Mahindra Lifespace Developers is looking to grow fivefold in five years and hit Rs 10,000 crore of pre-sales by FY30. Managing director and CEO Amit Kumar Sinha tells Raghavendra Kamath that the company is exiting the affordable space and will focus on the premium segment. Excerpts:
What is prompting the move from a new launch-heavy model to a more sustenance-based one when conventional developers are focussing more on launches to drive sales?
Sustenance-driven sales make the business more predictable and stable. New launches are dependent on getting approvals as per plan before the launch. Any delay in approvals affects the new launches. Over the past year or so, the environment clearance issue in the Mumbai Metropolitan Region (MMR) has affected the industry’s new launches.
You are phasing out affordable housing to focus on the premium space. Is it prudent when rates are on a decline and affordable housing is rate-sensitive?
Interest rate changes will certainly help the affordable segment in the near term, but such projects face multiple structural challenges. They have been challenging for us on both the demand and cost sides. To make affordable segments’ economics work, we ended up taking land parcels far away from job centres and the connectivity never materialises. Consequently, we have taken the decision to exit the affordable segment after carefully evaluating the commercial aspects and financial returns.
The affordable segment for the industry has de-grown from 45% in CY21 to 17% in Q1FY26. The premium/mid-premium segment has grown from 49% to 65% during the same time. We remain committed to play in the premium segment.
Housing sales in MMR and Pune fell 30% to 41,901 units in the April-June period due to a surge in prices.

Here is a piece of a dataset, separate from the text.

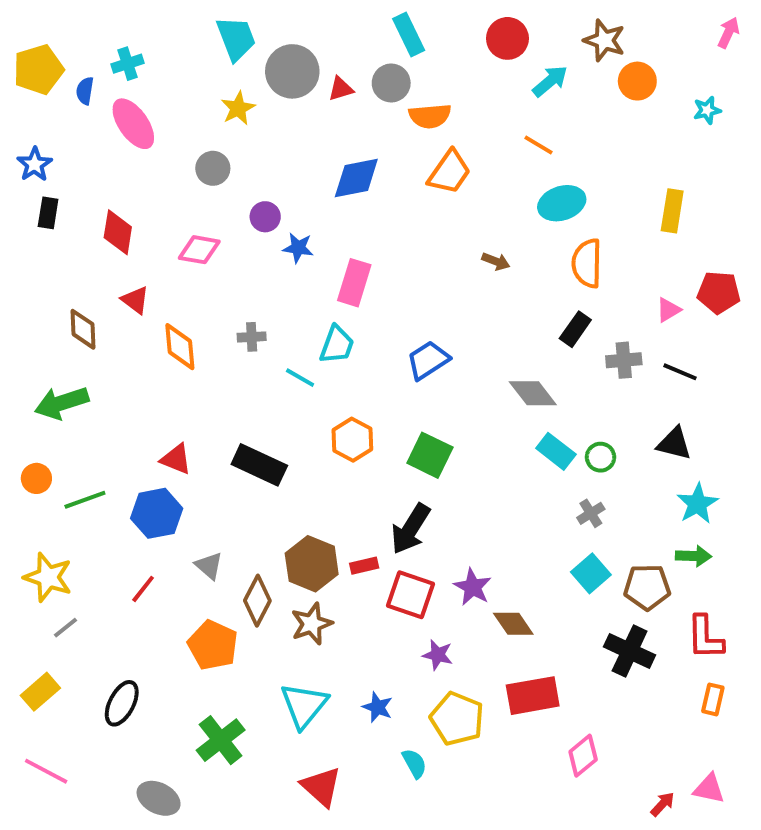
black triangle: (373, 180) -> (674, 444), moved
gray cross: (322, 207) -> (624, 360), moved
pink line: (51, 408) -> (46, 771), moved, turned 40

What has been your experience?
MMR and Pune witnessed fewer launches in the April-June quarter, driven majorly by environment clearances which impacted the volumes. The project launches have been focussed on the premium and luxury segments, resulting in healthy pricing growth due to the location and mix of projects. We continue to see strong sales momentum in our existing premium projects in MMR and Pune. Marina 64, our recent launch in Malad, is seeing very good traction. We also sold more than 70%+ of our inventory in the month of launch in Citadel Tower L in Pune.
How are the land prices behaving as a number of land deals have been happening in the market?
Post-Covid, the strong momentum in the residential real estate market has led to an increase in land prices across the board. That is expected to continue till the current upcycle lasts. We could see the land prices moderating over time. We remain disciplined in our underwriting, targeting over 20% project IRRs (internal rate of returns) and healthy profitability. The company has a total project pipeline of around Rs 41,000 crore with around Rs 5,700 crore of launches planned in the near term.
Please elaborate on your new launches…
We launched Mahindra NewHaven, Citadel Tower L in the first quarter. Marina64, our first redevelopment project in Malad, Mumbai, was launched in the second quarter, and we have an exciting set of launches planned for the remainder of the year. We are working towards launching our premium residential project in Hopefarm, Whitefield, in the third quarter and have planned our second redevelopment project in Mahalaxmi, Mumbai in Q3/Q4. This project has progressed very well and we are preponing the launch by a few months. We are focusing our efforts to launch the first phase of Bhandup, Mumbai, by Q4, and also working on launching our project in Pimpri this year. In total, we will have around `6,500 crore worth of projects/phases in FY26. This number was about Rs 4,200 crore in FY25.
You have an expansion plan for a gross development (GDV) value of `45,000 crore. How do you plan to fund this?
Our stated target is to achieve 5x growth in five years by reaching Rs 10,000 crore of pre-sales by FY30. To achieve that, we need to have GDV worth Rs 45,000 crore. We are already at Rs 41,000 crore as of June 2025. The majority of the expansion has been through joint development agreements and redevelopment in Mumbai, which is not very capital-intensive. With the recently concluded rights issue, we have repaid our long-term debt and have a much healthier balance sheet. Our net debt-to-equity ratio is -0.23 as of June. It positions us very well to target growth beyond the GDV target of Rs 45,000 crore.